In the fiscal second quarter (Q2) of 2023, Metro increased sales by 6.6% to $4.55 billion. While food-store sales grew 5.8%, pharmacy same-store sales grew 7.3%. Despite a higher pricing environment, Metro’s adjusted net earnings were up 10% at $225.4 million.
Analysts expect adjusted earnings to grow by 10.3% annually in the next five years. Priced at 16.2 times forward earnings, Metro stock is trading at a discount of 15% to consensus price targets.
Maple Leaf Foods stock
A company operating in the packaged meat space, Maple Leaf Foods (TSX:MFI) exports products to more than 20 countries that include the U.S. and Japan.
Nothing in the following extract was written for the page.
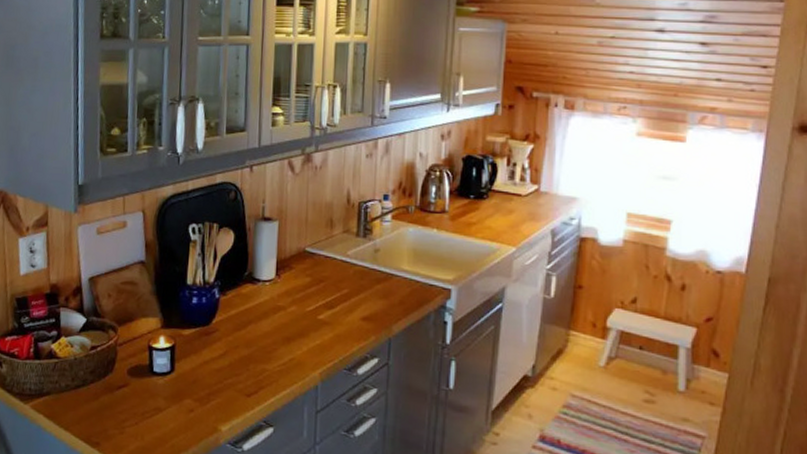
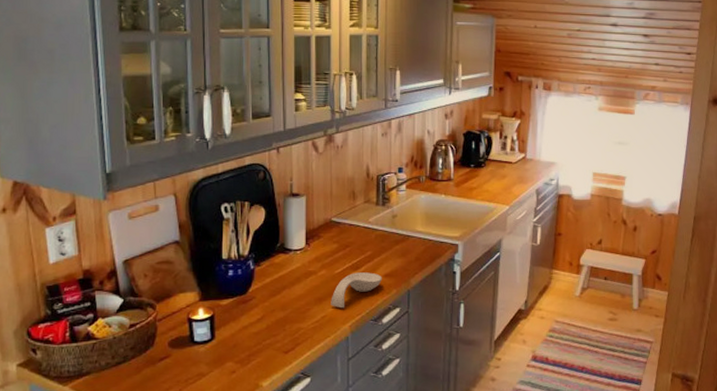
spoon rest: none [300,312,359,352] -> present [331,272,382,309]

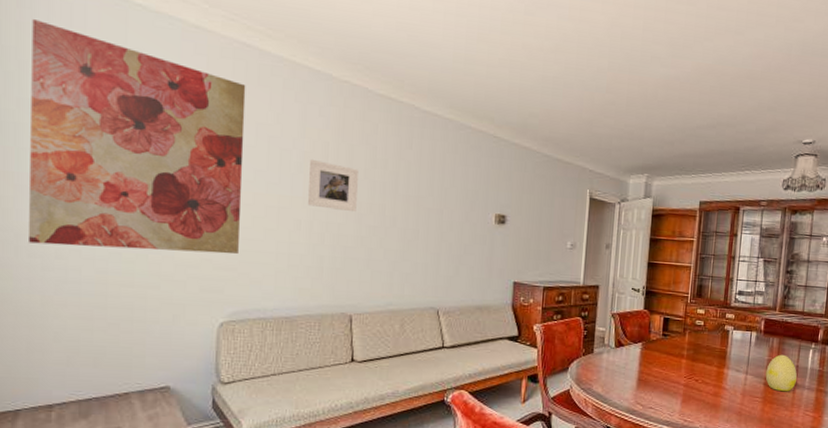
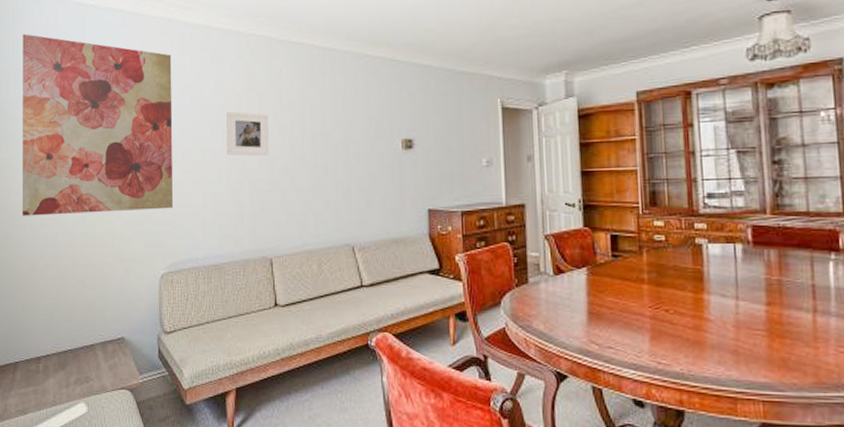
decorative egg: present [765,354,798,392] -> none [765,270,817,321]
It is one of the world’s largest food processors of hog meat and recently diversified its revenue stream to include plant-based meat products as well.
Maple Leaf reported revenue of $1.17 billion in Q1, an increase of 4.3% year over year, while its adjusted EBITDA (earnings before interest, tax, depreciation, and amortization) margin stood at 6.4%.
Sales for meat products grew $1.14 billion, a rise of 5% year over year, while an adjusted EBITDA margin of 7.6%. Plant-based meat sales stood at $37.4 million, and this segment remains unprofitable, with an EBITDA loss of $12 million.
MFI stock offers a dividend yield of 3.2% and is priced at 13.5 times 2024 earnings.
Loblaw stock
The final TSX food stock on my list is Loblaw (TSX:L), a popular Canadian retailer. Armed with a banner of 22 different stores, it is also the country’s largest supermarket chain.
In addition to food items, Loblaw sells other consumer products, such as pharmaceuticals, clothes, and automotive goods.
It is a discount retailer making it ideal for shoppers looking for lower-priced products. Additionally, a generous rewards program results in higher customer retention rates.
Valued at a market cap of $37.6 billion, Loblaw pays shareholders a tasty dividend yield of 1.53%. Priced at 16 times forward earnings, the TSX stock is trading at a discount of 20% to consensus price target estimates.
Loblaw is a perfect stock to hedge against a market downturn, as it offers consumer staple products while providing discounts for premium brand shoppers.
In the last 10 years, Loblaw stock has surged 244% after accounting for dividends. In this period, the TSX index has gained 131%.
The above-mentioned TSX food stocks should perform well in the near term, especially if inflation remains elevated.